_Reading passage_
□ □ □

Somnium Is an Overstuffed Genre Mishmash Saved by Compelling Performances

There’s a quality often shared by directorial debuts, in which the filmmaker has seemingly convinced himself or herself that they need to mine every single part of their personal experience in making the project, synthesizing everything that has made them into the person they are today into one grand work of art that will justify the entire road they’ve walked to this point. This sometimes misplaced “no stone left unturned” mentality can end up resulting in debut films that become overstuffed with incongruous ideas and elements that work directly against one another, left firmly rooted in place by a filmmaker who is unwilling to compromise and streamline their so-very-important visionary debut into a more harmonious whole. For writer-director Racheal Cain’s Somnium, this desire for expansive storytelling across numerous genres and tones becomes the biggest pitfall to be overcome, and the quirky fusion of psychological drama, sci-fi and horror sometimes teeters on the brink of absurdity as a result. But its winning performances, impressive low-budget production design and sincere storytelling manage to keep Somnium engaging even when things get messy and threaten to leap the guard rails. There’s some impressive filmmaking going on here, though you may need to squint a bit to make it out.
Somnium promises to revolve around topics such as sleep and dreams, and although it is indeed fixated on the latter, it’s not the literal kind of dreaming we do while asleep that captivates Cain. She is instead more focused on “dreams” in the sense of the word as aspirations, conscious or unbidden. This is a story about what we’re willing to sacrifice for our dreams, how pursuing them can cost our souls, how predators take advantage of sincerity, and how a person might manage to rise above while finding worth and affirmation in the more mundane moments of daily existence.

□ □ □

[Stored data]
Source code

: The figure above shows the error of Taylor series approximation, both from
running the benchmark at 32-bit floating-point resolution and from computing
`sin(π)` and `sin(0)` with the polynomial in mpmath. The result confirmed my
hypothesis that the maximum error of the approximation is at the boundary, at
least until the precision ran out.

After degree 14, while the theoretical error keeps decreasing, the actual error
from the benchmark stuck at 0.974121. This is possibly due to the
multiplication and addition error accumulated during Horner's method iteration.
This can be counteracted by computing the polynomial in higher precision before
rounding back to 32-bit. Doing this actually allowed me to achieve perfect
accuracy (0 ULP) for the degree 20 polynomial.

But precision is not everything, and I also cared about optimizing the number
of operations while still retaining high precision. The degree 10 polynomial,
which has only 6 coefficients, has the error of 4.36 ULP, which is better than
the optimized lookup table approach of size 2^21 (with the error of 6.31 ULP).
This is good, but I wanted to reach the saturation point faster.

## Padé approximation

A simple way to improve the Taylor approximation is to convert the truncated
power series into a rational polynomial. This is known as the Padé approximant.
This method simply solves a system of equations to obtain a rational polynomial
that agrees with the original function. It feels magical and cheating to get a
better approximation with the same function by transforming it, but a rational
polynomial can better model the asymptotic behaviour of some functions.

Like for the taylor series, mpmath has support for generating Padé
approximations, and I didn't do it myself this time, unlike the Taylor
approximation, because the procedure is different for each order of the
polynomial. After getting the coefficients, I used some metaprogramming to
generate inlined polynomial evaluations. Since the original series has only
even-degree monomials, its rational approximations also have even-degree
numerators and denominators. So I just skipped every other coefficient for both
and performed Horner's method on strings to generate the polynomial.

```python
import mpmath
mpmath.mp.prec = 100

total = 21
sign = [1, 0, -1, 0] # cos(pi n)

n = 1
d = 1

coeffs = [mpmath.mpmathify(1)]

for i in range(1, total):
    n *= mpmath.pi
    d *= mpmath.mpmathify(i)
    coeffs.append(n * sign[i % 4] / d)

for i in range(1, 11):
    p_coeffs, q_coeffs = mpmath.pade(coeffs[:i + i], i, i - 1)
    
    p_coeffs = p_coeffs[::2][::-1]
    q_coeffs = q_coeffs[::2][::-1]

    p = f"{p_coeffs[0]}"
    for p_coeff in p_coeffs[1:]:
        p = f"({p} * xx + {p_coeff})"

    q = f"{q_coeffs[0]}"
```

□ □ □

_Exercise prompt_
Continue the Somnium review from its last sentence, picking up directly after the paragraph on what the film means by "dreams."

_Task output_
It’s also quite a familiar feeling setup, on multiple levels, with echoes of several of our favorite indie horror titles of recent years. The pursuit of “stardom” in Hollywood for protagonist Gemma (Chloë Levine, effortlessly sweet but diffident) obviously echoes the likes of Pearl or Maxxxine, although it’s 2014’s disturbingly effective Starry Eyes that feels like a more perfectly apt comparison, given the way this film also plumbs the crushing experience of a fresh-faced young actress walking into an audition to be studied like a piece of meat. The introduction of a sci-fi horror premise revolving around a sleep study clinic with the ability to influence dreams, meanwhile, is very evocative of 2021’s Come True, which revolved around similar fictional technology. Compared with all of them, however, Somnium is much less committed to fright or disturbing its audience in a Cronenbergian fashion–this is more like a genre movie that is surveilling an indie drama from a distance while staying mostly out of sight. It may make use of some horror imagery, and finally embrace the sci-fi mechanic in its third act, but the heart of Somnium is a really nicely performed drama about a young woman leaving behind heartbreak, attempting to ambitiously reset her life while being tugged by the temptation to admit defeat, to crawl back to the more supportive social circle she once possessed and beg to be readmitted to a more comfortably safe world. This film’s struggle occurs almost entirely within Gemma’s mind and emotions.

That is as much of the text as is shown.